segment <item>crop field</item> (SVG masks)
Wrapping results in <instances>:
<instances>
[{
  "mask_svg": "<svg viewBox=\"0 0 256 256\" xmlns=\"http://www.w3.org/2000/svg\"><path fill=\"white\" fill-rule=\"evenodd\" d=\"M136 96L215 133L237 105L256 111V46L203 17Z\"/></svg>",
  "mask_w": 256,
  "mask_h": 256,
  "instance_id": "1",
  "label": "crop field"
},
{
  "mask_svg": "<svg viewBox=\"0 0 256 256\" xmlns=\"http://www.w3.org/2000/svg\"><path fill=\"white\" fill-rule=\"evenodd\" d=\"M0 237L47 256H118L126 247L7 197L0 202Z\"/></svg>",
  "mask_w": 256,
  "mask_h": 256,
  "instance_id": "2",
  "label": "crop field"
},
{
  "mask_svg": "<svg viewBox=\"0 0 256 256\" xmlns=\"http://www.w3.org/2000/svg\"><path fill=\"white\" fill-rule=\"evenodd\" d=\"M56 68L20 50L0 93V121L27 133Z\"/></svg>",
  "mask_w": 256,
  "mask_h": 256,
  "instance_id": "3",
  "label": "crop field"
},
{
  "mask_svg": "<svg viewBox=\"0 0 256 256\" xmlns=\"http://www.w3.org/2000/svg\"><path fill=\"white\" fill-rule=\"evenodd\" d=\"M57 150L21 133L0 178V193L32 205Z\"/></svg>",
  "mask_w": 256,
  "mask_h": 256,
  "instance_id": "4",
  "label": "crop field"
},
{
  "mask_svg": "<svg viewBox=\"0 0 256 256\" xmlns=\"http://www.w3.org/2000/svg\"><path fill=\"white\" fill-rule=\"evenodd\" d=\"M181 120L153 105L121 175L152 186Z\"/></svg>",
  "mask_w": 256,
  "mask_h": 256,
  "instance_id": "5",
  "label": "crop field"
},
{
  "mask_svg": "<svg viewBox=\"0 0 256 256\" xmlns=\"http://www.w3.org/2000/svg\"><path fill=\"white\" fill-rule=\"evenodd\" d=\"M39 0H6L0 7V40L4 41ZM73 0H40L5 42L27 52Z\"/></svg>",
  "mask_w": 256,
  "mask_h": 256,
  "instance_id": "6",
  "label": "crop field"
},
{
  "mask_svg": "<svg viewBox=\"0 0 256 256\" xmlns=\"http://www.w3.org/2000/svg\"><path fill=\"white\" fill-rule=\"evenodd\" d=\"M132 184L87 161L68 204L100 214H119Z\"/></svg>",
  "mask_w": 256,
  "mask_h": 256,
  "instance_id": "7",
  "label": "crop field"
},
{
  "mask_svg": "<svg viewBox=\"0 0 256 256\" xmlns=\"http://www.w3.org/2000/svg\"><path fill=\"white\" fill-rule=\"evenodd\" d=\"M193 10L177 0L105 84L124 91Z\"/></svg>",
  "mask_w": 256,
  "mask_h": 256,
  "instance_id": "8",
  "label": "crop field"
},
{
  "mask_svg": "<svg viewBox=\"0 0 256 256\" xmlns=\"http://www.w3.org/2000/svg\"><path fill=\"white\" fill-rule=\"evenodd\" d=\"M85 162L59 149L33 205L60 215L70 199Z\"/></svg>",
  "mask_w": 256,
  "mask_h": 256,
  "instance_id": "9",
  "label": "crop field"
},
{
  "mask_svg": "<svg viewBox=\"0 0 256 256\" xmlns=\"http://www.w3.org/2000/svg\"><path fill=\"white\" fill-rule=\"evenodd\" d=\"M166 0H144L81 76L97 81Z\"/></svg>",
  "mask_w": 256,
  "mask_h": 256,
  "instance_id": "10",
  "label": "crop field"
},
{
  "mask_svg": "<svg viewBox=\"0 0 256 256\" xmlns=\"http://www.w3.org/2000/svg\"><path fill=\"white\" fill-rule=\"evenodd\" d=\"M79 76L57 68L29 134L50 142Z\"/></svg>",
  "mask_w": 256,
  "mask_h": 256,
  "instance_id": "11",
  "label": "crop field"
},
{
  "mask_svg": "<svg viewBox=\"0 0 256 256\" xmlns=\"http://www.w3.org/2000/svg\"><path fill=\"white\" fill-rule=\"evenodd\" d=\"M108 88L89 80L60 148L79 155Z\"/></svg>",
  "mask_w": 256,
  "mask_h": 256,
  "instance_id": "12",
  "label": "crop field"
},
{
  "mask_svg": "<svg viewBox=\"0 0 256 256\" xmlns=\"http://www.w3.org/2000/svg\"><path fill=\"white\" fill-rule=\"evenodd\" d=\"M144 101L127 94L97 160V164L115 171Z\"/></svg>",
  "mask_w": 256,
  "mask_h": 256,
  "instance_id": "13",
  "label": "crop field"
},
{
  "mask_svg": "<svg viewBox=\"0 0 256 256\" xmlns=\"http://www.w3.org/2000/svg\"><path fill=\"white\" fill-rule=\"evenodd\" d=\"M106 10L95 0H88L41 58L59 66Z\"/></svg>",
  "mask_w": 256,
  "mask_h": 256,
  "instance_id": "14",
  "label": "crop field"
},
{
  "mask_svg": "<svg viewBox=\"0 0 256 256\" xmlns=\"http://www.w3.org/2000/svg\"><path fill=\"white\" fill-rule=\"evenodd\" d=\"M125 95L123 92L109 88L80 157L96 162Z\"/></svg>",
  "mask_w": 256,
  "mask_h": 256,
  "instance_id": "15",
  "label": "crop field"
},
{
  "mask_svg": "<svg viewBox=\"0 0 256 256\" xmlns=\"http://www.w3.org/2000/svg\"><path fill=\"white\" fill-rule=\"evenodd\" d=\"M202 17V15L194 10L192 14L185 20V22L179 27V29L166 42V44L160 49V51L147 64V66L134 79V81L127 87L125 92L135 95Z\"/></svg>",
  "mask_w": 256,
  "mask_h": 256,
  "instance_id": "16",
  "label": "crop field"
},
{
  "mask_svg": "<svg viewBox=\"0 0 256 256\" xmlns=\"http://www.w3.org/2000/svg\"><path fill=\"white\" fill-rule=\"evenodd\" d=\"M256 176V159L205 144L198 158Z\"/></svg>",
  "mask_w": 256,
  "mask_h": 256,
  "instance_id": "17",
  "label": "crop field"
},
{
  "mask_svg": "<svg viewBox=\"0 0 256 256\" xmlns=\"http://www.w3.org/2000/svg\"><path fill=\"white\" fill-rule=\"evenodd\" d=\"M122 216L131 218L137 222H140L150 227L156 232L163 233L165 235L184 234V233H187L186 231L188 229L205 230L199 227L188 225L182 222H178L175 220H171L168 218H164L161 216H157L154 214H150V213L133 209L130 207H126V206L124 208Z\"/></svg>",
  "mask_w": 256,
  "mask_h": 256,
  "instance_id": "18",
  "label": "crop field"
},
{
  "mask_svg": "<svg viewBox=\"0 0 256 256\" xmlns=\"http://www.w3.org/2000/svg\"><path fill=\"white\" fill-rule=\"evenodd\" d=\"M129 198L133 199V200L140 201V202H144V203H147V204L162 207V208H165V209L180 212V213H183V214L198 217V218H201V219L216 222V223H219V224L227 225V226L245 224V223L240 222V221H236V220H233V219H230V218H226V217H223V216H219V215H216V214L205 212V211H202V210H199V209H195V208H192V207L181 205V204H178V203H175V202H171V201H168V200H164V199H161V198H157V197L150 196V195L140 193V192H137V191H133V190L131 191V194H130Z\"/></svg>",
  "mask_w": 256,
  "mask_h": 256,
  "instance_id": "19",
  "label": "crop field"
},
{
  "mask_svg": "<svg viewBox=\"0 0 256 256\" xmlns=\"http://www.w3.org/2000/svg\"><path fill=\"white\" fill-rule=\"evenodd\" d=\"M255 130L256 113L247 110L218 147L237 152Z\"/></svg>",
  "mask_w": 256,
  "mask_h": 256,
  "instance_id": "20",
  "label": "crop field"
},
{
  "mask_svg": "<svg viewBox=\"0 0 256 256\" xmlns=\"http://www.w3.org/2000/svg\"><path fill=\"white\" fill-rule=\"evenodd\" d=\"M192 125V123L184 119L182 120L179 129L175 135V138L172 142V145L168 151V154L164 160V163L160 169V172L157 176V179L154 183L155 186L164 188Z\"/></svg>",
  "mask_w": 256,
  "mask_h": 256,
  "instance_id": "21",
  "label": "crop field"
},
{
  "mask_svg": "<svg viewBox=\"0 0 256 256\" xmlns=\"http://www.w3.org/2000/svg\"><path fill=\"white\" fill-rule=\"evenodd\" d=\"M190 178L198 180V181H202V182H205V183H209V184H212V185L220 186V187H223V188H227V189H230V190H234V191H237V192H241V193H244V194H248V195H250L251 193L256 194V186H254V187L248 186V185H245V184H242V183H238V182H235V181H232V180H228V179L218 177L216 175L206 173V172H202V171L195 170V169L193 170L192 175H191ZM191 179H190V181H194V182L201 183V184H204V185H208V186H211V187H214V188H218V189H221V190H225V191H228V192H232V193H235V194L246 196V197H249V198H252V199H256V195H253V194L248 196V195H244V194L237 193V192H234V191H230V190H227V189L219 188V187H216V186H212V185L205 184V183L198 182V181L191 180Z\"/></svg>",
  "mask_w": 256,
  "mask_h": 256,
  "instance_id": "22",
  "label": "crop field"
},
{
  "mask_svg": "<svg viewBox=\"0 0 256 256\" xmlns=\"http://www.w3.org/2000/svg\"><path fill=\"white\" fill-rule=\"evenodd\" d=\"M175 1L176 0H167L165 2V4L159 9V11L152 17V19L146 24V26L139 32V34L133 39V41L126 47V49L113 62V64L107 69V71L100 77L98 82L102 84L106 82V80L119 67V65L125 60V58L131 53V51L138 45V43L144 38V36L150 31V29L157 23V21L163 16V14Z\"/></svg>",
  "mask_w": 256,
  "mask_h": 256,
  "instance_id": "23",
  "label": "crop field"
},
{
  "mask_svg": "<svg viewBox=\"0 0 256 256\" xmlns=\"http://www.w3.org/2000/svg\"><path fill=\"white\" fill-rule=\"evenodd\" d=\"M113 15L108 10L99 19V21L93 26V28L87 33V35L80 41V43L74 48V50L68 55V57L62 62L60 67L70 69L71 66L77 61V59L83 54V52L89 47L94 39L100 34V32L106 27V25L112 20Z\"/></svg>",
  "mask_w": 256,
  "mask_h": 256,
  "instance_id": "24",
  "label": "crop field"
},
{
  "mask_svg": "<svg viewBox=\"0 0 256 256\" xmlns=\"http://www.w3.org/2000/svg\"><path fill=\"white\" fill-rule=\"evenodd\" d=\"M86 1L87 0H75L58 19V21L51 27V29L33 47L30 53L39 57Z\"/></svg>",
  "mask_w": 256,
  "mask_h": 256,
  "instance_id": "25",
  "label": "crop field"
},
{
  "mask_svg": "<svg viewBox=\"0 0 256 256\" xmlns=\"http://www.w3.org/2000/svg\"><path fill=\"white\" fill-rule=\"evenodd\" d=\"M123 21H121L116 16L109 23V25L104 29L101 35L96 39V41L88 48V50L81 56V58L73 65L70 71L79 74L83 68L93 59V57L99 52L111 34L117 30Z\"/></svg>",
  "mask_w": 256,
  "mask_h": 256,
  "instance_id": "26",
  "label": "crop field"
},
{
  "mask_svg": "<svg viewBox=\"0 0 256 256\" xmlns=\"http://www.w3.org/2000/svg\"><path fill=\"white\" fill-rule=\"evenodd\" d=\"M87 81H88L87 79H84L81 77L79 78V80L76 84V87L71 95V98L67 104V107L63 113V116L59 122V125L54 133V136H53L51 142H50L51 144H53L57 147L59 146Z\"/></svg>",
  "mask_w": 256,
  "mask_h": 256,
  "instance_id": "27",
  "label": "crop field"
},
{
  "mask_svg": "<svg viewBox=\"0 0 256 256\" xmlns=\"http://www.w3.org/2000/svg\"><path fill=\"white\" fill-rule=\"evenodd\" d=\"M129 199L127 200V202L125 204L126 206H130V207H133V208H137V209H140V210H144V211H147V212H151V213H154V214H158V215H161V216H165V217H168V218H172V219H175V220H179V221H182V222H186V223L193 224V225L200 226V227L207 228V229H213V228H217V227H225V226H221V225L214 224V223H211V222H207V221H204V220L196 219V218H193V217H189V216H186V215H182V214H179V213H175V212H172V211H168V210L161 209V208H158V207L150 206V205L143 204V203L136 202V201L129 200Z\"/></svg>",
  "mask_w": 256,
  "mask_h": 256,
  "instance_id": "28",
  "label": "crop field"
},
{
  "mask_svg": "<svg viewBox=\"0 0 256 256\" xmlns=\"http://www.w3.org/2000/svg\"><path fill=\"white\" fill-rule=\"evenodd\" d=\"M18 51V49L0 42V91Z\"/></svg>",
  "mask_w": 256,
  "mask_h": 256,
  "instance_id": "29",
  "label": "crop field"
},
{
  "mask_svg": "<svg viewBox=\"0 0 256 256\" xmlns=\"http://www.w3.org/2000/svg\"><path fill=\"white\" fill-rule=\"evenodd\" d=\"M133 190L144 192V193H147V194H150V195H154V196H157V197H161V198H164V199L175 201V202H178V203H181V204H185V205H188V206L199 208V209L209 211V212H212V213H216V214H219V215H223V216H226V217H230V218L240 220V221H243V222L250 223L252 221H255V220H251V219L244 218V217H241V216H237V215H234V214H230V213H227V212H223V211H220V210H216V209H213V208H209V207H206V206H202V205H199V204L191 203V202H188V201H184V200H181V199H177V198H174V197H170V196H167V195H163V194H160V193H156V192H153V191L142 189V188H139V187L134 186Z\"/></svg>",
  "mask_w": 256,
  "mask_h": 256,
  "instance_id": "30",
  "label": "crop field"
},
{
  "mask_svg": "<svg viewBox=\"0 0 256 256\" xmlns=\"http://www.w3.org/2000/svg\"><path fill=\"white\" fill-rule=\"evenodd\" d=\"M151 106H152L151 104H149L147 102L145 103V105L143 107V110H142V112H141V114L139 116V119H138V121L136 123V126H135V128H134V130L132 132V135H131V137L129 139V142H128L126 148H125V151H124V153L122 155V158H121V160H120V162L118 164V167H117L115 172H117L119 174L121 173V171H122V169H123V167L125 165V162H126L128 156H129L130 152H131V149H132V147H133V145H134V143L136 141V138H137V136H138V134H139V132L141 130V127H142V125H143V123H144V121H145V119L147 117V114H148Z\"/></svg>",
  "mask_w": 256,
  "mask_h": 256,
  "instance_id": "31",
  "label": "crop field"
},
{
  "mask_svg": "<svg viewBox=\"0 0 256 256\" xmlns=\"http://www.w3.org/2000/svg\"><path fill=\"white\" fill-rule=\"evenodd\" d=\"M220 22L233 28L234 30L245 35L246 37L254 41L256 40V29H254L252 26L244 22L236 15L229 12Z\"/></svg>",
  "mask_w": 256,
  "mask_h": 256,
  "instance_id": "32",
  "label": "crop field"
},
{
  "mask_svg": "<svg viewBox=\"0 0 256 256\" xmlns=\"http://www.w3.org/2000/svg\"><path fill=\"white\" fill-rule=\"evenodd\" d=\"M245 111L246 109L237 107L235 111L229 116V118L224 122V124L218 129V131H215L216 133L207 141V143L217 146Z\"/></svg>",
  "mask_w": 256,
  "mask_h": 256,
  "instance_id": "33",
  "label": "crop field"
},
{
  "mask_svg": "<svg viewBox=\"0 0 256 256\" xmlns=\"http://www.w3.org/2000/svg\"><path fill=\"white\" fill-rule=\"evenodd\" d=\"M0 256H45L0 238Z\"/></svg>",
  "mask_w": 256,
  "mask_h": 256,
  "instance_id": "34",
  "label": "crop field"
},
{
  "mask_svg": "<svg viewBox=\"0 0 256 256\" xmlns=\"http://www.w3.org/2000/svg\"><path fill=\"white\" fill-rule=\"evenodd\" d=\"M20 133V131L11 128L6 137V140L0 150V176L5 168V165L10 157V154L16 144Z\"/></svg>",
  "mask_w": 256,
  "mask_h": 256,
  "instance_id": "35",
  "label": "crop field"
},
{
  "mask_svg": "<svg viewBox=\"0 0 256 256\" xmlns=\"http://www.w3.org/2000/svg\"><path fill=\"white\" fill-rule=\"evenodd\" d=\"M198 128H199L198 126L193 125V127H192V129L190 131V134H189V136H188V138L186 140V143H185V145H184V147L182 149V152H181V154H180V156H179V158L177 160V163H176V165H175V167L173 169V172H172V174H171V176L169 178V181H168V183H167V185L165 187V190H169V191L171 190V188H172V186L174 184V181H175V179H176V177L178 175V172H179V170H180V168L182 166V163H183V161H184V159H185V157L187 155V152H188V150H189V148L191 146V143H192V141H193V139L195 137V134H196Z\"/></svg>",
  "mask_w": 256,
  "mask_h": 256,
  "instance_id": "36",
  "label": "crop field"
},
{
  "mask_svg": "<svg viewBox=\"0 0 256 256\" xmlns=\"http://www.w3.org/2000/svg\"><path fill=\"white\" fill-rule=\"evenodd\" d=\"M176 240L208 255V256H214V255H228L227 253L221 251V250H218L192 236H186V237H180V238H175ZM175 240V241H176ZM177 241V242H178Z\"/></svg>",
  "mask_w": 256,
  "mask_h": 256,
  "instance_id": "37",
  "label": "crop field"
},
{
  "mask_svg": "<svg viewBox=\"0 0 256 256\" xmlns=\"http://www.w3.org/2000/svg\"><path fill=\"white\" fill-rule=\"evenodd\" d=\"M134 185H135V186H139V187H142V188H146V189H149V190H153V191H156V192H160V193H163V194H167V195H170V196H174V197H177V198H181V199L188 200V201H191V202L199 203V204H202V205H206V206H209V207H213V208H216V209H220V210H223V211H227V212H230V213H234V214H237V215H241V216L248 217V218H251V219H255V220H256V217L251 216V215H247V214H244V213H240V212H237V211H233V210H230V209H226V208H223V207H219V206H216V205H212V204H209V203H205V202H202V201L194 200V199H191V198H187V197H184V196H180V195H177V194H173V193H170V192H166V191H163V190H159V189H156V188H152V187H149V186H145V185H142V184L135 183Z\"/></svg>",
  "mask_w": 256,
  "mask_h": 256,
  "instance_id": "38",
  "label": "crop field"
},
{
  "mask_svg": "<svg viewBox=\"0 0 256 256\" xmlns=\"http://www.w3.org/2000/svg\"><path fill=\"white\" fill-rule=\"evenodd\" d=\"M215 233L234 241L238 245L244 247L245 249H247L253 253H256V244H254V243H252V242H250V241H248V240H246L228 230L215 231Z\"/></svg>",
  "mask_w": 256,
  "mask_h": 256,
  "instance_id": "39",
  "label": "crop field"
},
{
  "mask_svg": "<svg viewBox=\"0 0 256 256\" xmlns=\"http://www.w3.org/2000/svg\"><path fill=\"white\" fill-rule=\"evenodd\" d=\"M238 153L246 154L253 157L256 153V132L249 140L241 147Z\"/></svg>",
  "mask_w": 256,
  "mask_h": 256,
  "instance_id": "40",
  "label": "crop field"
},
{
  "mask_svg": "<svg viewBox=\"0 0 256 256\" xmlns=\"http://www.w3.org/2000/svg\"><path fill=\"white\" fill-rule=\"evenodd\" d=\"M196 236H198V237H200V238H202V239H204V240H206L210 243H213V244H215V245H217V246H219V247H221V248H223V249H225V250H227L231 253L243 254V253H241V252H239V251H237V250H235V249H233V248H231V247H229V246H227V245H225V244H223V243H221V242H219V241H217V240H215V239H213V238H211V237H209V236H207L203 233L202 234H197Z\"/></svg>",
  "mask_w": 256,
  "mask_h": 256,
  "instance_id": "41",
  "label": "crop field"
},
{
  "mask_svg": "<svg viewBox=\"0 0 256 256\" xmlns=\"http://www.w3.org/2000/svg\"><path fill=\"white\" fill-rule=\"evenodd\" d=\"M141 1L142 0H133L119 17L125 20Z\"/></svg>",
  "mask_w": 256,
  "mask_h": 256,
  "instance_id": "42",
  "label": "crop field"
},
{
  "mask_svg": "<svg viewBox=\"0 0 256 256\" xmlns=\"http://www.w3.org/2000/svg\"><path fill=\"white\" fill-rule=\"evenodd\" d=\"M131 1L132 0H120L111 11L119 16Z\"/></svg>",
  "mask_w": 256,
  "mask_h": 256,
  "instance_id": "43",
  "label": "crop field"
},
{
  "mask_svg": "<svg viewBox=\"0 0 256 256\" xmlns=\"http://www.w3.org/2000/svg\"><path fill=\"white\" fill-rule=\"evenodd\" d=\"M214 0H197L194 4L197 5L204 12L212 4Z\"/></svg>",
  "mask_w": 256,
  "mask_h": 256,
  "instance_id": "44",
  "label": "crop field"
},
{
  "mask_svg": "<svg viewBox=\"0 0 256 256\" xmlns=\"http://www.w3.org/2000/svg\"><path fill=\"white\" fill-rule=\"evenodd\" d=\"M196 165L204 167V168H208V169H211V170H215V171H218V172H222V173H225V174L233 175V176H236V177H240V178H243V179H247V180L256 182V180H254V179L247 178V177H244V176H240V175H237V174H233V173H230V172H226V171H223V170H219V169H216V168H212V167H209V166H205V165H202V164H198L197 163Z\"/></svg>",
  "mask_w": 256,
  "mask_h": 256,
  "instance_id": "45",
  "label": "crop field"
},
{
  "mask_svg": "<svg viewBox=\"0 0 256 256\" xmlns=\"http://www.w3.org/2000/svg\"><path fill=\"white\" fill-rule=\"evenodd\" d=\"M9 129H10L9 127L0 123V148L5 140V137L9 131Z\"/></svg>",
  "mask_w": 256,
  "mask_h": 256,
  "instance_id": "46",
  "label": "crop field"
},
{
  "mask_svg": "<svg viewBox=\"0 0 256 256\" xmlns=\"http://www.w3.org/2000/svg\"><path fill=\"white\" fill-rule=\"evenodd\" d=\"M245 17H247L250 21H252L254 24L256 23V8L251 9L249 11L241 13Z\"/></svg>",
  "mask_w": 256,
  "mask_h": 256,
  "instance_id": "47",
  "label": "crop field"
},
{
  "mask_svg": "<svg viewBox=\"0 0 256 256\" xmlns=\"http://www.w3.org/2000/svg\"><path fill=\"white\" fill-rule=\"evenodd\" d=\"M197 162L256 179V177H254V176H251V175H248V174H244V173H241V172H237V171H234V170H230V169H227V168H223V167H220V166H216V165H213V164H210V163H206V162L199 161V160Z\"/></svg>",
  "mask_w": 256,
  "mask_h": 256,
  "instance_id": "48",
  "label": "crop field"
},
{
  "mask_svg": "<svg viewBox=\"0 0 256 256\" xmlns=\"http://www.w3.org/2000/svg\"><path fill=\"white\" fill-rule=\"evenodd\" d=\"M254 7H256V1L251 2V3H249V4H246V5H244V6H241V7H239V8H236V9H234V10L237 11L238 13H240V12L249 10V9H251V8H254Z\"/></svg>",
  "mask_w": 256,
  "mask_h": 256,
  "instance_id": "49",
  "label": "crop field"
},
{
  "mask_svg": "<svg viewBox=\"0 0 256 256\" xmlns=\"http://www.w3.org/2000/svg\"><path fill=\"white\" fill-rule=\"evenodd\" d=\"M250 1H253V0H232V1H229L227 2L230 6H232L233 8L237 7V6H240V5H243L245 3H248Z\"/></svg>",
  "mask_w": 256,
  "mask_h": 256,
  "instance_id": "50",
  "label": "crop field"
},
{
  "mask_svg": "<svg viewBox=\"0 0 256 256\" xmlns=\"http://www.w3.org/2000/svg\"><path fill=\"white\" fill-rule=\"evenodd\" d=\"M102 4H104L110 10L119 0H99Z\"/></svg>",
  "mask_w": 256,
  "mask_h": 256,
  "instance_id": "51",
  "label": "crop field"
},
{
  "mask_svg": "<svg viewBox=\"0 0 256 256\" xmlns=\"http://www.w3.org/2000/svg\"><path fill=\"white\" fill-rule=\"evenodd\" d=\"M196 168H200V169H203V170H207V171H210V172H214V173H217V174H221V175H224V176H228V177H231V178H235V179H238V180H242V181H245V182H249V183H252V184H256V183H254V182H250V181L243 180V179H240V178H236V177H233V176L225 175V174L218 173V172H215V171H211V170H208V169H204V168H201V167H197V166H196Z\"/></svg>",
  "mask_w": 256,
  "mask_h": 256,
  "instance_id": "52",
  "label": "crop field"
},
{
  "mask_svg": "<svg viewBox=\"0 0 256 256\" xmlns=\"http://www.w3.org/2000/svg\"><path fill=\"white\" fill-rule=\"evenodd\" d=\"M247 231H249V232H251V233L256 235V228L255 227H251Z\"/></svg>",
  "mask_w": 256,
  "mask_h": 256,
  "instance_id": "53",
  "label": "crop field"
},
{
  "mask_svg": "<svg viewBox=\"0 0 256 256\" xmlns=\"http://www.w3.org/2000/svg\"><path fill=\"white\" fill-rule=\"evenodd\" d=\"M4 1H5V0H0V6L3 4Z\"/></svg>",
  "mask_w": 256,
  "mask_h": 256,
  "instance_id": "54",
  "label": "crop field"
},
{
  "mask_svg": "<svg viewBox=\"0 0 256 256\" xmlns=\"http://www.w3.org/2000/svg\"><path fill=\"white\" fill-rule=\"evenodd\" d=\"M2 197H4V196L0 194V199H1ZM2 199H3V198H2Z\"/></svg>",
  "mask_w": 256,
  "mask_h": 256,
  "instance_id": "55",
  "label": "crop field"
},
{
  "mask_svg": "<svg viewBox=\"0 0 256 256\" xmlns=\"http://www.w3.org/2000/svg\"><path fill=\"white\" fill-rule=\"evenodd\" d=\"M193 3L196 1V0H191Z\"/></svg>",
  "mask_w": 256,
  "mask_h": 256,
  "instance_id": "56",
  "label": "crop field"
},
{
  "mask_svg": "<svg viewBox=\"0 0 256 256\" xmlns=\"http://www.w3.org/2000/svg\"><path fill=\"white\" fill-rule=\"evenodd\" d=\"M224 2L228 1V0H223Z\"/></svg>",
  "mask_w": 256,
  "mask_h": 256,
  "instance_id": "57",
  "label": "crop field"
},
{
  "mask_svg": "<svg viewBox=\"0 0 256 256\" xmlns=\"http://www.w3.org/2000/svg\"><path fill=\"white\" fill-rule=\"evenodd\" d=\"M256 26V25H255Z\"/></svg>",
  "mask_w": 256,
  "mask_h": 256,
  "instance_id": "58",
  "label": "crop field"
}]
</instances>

◆ ◆ ◆

_Given problem_.
Find every line in the rows above that contains the string "instances", matching case exactly, and copy each of those lines.

_Written answer_.
Wrapping results in <instances>:
<instances>
</instances>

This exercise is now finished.